Swiss-based Libra will have to meet tough U.S. standards-U.S. Treasury
BERN (Reuters) – The Facebook-led Libra cryptocurrency project must meet the highest standards for combating money laundering and terrorism financing if it is to get off the ground, a senior U.S. Treasury official said on Tuesday.
Any cryptocurrency project, including Geneva-based Libra, operating in all or substantial parts of the United States will clearly have to satisfy U.S. regulatory standards, U.S. Under Secretary of Terrorism and Financial Intelligence Sigal Mandelker told reporters in the Swiss capital.
“Whether it’s bitcoin, Ethereum, Libra, our message is the same to all of these companies: anti-money laundering and combating the financing of terrorism has to be built into your design from the get-go,” Mandelker said.
She was speaking after meeting Swiss government officials and representatives from the Bank for International Settlements and other international financial bodies to discuss cryptocurrencies including the planned Libra project, which is to be launched by a Swiss-based association.
While the digital currency industry has paid tremendous attention to developing the underlying technology, much of the industry has paid far too little attention to ensuring that the networks they are building do not enable terrorists and other bad actors to hide and move money, Mandelker said.
The Treasury official said she would meet Switzerland’s financial market supervisor FINMA on Tuesday, where discussing not only the application of proper anti-money laundering safeguards but also taking enforcement actions against companies flouting those rules would be a priority.
FINMA in August granted Switzerland’s first banking and securities licenses to two blockchain service providers and has built up a digital currency hub nicknamed the “Crypto Valley”.

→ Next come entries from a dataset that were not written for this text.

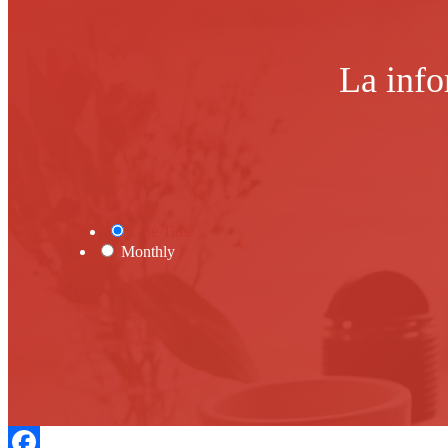
La info
One Time
Monthly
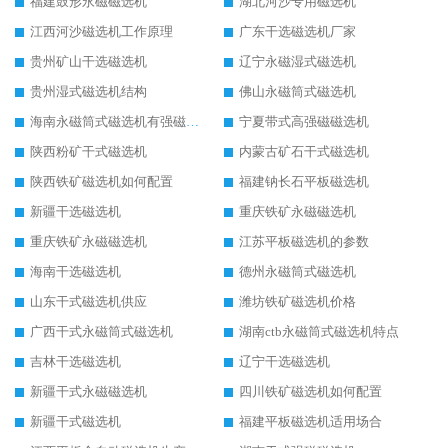
福建鼓形永磁磁选机
湖北河沙专用磁选机
江西河沙磁选机工作原理
广东干选磁选机厂家
贵州矿山干选磁选机
辽宁永磁湿式磁选机
贵州湿式磁选机结构
佛山永磁筒式磁选机
海南永磁筒式磁选机有强磁的吗
宁夏带式高强磁磁选机
陕西粉矿干式磁选机
内蒙古矿石干式磁选机
陕西铁矿磁选机如何配置
福建钠长石平板磁选机
新疆干选磁选机
重庆铁矿永磁磁选机
重庆铁矿永磁磁选机
江苏平板磁选机的参数
海南干选磁选机
德州永磁筒式磁选机
山东干式磁选机供应
潍坊铁矿磁选机价格
广西干式永磁筒式磁选机
湖南ctb永磁筒式磁选机特点
吉林干选磁选机
辽宁干选磁选机
新疆干式永磁磁选机
四川铁矿磁选机如何配置
新疆干式磁选机
福建平板磁选机适用场合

“Switzerland, like a number of other countries, has promoted itself as a hub for fintech and for innovation, and so of course any country that promotes itself in that way — in my view, it’s incumbent upon that country to take these particular concerns at the highest level in(to) the utmost regard,” she added.
The Libra project was still in very early stages of thinking through steps to prevent such crimes, she said, adding Swiss officials had similar views.
“The Libra Association maintains that financial inclusion, regulatory compliance, and consumer protection are not competing objectives,” Dante Disparte, a spokesman for Libra said.
He added the association welcomed the public policy dialogue and multi-stakeholder process.
Digital currencies such as Libra raise serious concerns and must be regulated as tightly as possible to ensure they do not upset the world’s financial system, Group of Seven finance ministers and central bankers had said in July.